Materials: Acrylic Water (the kind florists use), Martini Glasses, Toothpicks, Sculpey, Acrylic Paint, Spray Paint
So, this is a project with a couple of issues- one was an I-D-10-T error (I was being an idiot) and one was more about being unfamiliar with the materials. I'll explain both when we get there. These martinis were made for Milwaukee Repertory Theater's production of 'Cabaret.' We needed spill proof champagne and martini props for the Kit Kat Klub patrons to wave about while they caroused. I did a few samples before I settled on the Acrylic Water. Neither Smooth Cast 325 nor the year old Zeller Opti-Kleer that I had in stock was water white or bubble free, so I ran over to my favorite floral wholesaler, and picked up a bottle of Acrylic Water. This is a two-part acrylic resin that is used in the vases of silk floral arrangements to simulate water. It is easy to work with, water white, virtually bubble free, and has a beautiful refractive quality in a glass. I've never used it before, but I was eager to give it a shot, and I'm glad that I did. (There was no MSDS, and I didn't have time to request one, so I took the same precautions as I would with any two part resin. I used the appropriate PPEs, and worked in a ventilated area.)
Jim Guy, my boss, and Props Director Extraordinaire, found these acrylic martini glasses at World Market. Aside from having a nice look, the thick stems are sturdier than a typical martini glass, which helps to keep them from breaking or tipping when the acrylic makes them top-heavy. Aside from the glass, the most important identifying characteristic of a martini is the olive. These olives are made from white Sculpey brand polymer clay.
|Aren't they hilarious? White model olives!|
I decided to put the two olives on skewers before baking them. This was not the stupid mistake. I went down to our stock hoping to find metal toothpicks. Faced with the decision between wooden toothpicks and plastic toothpicks, I chose plastic. The voice in my head said "Don't do it, they'll melt in the oven," but the tired part of my brain that had been working too hard said "Nah, it'll be fine." STUPID! Here's something I've learned in theater and life. If that little voice in the back of your brain pipes up, it's usually right, don't ignore it. So I baked the Sculpey olives on their plastic toothpicks, and I melted the plastic toothpicks. I didn't melt them entirely, just enough to make them misshapen and saggy. Stupid. Since I was working with limited time, I did my best to straighten them out, painted them silver, and carried on, hoping that the refraction of the acrylic in the round glass and the distance to stage would help me out. Luckily, for the most part, they did.
|Olives before baking.|
I also painted the olives. For the green of the olives, I used Design Master spray paint, for the pimentos, I used red acrylic paint. I probably should have given the spray paint a bit more time to cure, but as I said before, we were pressed for time. I dropped a skewer of olives in each glass, mixed the acrylic according to the directions, poured the martinis, and left them to cure for 24 hours.

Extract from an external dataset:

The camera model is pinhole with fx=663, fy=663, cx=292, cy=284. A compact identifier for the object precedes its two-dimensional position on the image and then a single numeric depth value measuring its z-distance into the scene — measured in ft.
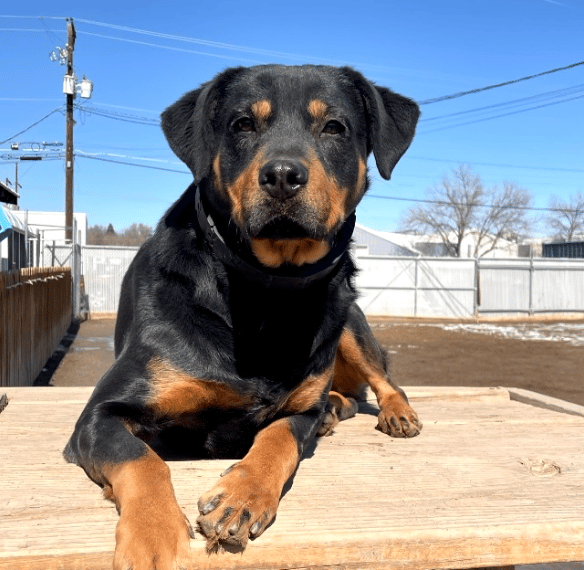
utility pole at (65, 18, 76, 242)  85.81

Once cured, the acrylic is beautiful and durable, The overall effect from stage is actually very good. There was no reason not to send these martinis on stage. There was, however, a swirl of paint coming off of the olives into the martini. It looks pretty cool actually, but it isn't part of what I intended the martini to be.
I think that if I were to duplicate this project, I would use green and red Sculpey instead of attempting to paint white Sculpey. As it was, we said that I meant to do it, called it a dirty martini, and sent it onstage. I highly doubt that the audience, or even the performers, noticed that anything was amiss. It wasn't the perfect prop that I would have liked it to be, but I learned a few things, and got to try a new product, so I can't complain too much. But hey, if I did it perfectly the first time, what would be the fun of doing it again? Cheers!